Today is the feast of St. Matthew. St. Bede the Venerable wrote a beautiful piece on the calling of St. Matthew, which we read this morning in the Office of Readings. Here it is, in part. (My translation into English.)
“Jesus saw a man, called Matthew, seated at the tax collector’s bench, and he said to him, “Follow me!” (Mt. 9:9). He saw him not so much with the eyes of the body, as much as with the eye of interior goodness. He saw a publican and, since he saw him with love, he chose him, and he said to him, “Follow me!” He said, “Follow me!”, that is, imitate me. Follow me, he said, not so much by walking with the feet, as much as by lifestyle. In fact, “Whosoever claims to live in Christ must live his life as Jesus lived his.” (1 John 2:6).
“In fact the same Lord that externally called him with a word, also instructed him internally by an invisible prompting to follow him. He infused into his mind a light of spiritual grace with which he was able to comprehend how Jesus was uprooting him from temporal things of this earth and was able to give him the incorruptible things of heaven.” — St. Bede, Homily 21, CCL 122, 149.
I am always amazed at how the ancient Church Fathers wrote about the Scriptures. Back at the Gregorian University in the 70s, I really didn’t like Patrology (study of the writings of the Church Fathers), but with age and a deeper study of theology in recent decades, I have come to appreciate it much more.

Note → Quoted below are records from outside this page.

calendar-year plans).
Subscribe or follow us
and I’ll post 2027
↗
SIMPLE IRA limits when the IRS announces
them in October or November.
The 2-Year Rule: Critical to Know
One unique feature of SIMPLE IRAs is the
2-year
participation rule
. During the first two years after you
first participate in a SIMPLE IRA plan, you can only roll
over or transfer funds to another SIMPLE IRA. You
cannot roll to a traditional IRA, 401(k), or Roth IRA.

Here St. Bede talks about not only the external call of St. Matthew, but the internal, invisible calling that he theologizes occurred. In that way, he makes Matthew’s experience of conversion one all of us can relate to in some fashion.
True conversion is always a radical change, even if the conversion process is gradual, which for most of us it is. Yet, there are many of us who have experienced what can only be called a minor miracle, a moment in which our lives were wrenched away from a former life and impelled almost toward that which is good, true and holy…. God. As St. Bede says, God at times “infuses” a spiritual grace within us which we find we must follow.